__Task data__:

┌──

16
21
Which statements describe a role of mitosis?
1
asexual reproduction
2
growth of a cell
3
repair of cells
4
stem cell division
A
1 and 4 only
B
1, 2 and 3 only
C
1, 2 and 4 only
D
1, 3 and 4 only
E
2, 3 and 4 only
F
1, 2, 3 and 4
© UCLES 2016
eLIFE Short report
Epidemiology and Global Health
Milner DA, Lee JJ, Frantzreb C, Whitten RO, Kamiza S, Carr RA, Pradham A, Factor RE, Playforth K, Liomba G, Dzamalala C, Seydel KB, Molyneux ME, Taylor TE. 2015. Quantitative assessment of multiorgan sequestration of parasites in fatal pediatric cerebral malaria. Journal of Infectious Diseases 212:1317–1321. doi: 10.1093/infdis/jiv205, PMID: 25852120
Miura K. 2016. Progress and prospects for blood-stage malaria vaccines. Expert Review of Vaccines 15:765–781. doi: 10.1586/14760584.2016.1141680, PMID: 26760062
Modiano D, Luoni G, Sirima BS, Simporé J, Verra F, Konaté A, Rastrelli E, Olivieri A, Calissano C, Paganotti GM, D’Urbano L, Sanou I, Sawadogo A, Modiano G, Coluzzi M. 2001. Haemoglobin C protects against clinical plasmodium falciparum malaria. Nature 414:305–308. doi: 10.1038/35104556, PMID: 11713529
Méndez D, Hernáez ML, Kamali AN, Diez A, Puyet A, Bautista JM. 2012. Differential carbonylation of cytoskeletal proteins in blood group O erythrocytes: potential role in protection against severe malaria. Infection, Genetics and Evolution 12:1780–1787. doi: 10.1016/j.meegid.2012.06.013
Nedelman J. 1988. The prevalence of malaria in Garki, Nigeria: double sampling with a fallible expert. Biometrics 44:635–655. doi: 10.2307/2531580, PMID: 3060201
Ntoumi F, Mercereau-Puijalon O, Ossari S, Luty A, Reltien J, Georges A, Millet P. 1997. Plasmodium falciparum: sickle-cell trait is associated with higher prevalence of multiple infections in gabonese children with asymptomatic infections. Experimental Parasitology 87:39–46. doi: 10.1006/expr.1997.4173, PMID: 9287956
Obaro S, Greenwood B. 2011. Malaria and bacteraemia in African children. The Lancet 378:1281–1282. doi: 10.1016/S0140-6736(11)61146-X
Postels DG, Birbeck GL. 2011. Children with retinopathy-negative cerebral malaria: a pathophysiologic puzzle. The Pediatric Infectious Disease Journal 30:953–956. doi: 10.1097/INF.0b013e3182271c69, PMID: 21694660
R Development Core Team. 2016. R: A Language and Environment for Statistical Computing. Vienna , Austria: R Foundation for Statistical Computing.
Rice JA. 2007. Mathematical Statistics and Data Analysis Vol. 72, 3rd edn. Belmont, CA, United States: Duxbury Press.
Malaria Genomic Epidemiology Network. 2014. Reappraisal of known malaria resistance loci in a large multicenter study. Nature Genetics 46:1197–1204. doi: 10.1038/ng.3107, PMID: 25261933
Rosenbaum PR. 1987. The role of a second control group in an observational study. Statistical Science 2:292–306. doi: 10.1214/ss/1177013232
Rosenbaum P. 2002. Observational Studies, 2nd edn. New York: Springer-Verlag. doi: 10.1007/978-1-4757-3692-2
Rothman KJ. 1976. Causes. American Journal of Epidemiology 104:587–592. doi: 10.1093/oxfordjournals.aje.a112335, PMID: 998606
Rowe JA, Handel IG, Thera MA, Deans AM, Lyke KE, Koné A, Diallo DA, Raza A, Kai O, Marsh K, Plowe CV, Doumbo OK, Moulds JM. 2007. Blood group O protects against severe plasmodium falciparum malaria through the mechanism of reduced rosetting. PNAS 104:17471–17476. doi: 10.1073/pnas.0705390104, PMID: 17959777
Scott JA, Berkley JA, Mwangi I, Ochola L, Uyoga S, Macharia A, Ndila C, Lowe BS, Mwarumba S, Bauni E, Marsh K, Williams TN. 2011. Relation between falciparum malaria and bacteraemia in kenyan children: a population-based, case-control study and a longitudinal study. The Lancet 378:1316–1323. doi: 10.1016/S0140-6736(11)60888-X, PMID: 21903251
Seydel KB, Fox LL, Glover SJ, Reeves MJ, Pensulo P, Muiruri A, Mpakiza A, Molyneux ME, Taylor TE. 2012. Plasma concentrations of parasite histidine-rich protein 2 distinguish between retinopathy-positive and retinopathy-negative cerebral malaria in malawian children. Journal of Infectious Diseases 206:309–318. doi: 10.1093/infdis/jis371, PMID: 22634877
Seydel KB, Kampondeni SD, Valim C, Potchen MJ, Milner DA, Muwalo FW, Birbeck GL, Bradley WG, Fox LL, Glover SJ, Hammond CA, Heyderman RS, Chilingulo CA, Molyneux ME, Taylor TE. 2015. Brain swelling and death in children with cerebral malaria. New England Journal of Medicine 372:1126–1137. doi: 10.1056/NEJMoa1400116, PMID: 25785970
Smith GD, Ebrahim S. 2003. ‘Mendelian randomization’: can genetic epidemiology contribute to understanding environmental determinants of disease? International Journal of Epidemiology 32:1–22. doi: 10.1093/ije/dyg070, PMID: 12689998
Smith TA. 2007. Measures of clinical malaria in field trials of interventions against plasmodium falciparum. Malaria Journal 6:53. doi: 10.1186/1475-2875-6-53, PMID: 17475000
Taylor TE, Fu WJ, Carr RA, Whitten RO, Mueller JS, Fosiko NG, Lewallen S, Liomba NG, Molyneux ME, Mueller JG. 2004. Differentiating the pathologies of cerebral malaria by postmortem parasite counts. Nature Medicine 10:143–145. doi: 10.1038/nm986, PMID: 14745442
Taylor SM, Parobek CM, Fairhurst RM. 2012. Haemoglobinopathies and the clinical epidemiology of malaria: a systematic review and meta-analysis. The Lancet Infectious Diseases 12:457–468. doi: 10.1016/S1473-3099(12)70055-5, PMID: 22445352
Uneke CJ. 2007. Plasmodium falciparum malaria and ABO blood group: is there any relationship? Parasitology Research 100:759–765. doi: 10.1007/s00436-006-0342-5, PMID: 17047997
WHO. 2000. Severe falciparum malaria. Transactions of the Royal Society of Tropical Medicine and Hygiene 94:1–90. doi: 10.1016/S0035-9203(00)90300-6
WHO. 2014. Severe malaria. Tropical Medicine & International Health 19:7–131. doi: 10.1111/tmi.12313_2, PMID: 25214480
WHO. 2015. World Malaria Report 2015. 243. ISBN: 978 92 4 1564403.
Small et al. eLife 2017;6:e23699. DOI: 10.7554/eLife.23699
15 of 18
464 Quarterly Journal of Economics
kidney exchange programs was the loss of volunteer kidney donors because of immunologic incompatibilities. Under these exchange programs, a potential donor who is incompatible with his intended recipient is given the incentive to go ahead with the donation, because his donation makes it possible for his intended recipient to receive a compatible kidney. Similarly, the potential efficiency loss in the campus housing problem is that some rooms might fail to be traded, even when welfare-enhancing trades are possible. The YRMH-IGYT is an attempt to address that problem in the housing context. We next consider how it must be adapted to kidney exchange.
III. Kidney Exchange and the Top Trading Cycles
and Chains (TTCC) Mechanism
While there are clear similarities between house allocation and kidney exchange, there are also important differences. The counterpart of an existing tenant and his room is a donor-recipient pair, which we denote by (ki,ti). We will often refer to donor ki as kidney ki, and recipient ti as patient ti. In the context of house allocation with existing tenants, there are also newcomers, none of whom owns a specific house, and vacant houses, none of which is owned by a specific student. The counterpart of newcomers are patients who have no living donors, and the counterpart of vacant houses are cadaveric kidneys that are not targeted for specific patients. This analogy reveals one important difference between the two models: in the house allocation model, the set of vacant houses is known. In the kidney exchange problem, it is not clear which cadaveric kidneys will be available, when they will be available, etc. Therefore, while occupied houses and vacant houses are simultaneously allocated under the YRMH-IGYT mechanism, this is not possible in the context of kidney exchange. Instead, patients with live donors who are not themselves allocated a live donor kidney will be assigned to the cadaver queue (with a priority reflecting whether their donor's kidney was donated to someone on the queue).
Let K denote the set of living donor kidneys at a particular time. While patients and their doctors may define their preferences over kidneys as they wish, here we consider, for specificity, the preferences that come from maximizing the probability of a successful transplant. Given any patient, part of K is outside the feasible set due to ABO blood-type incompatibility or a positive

└──

__Task description__: Taking the material above, extract exactly and only the lines from the line with "Milner DA, Lee" to the line with "Méndez D, Hernáez", inclusive of both.

__Exercise answer__:
Milner DA, Lee JJ, Frantzreb C, Whitten RO, Kamiza S, Carr RA, Pradham A, Factor RE, Playforth K, Liomba G, Dzamalala C, Seydel KB, Molyneux ME, Taylor TE. 2015. Quantitative assessment of multiorgan sequestration of parasites in fatal pediatric cerebral malaria. Journal of Infectious Diseases 212:1317–1321. doi: 10.1093/infdis/jiv205, PMID: 25852120
Miura K. 2016. Progress and prospects for blood-stage malaria vaccines. Expert Review of Vaccines 15:765–781. doi: 10.1586/14760584.2016.1141680, PMID: 26760062
Modiano D, Luoni G, Sirima BS, Simporé J, Verra F, Konaté A, Rastrelli E, Olivieri A, Calissano C, Paganotti GM, D’Urbano L, Sanou I, Sawadogo A, Modiano G, Coluzzi M. 2001. Haemoglobin C protects against clinical plasmodium falciparum malaria. Nature 414:305–308. doi: 10.1038/35104556, PMID: 11713529
Méndez D, Hernáez ML, Kamali AN, Diez A, Puyet A, Bautista JM. 2012. Differential carbonylation of cytoskeletal proteins in blood group O erythrocytes: potential role in protection against severe malaria. Infection, Genetics and Evolution 12:1780–1787. doi: 10.1016/j.meegid.2012.06.013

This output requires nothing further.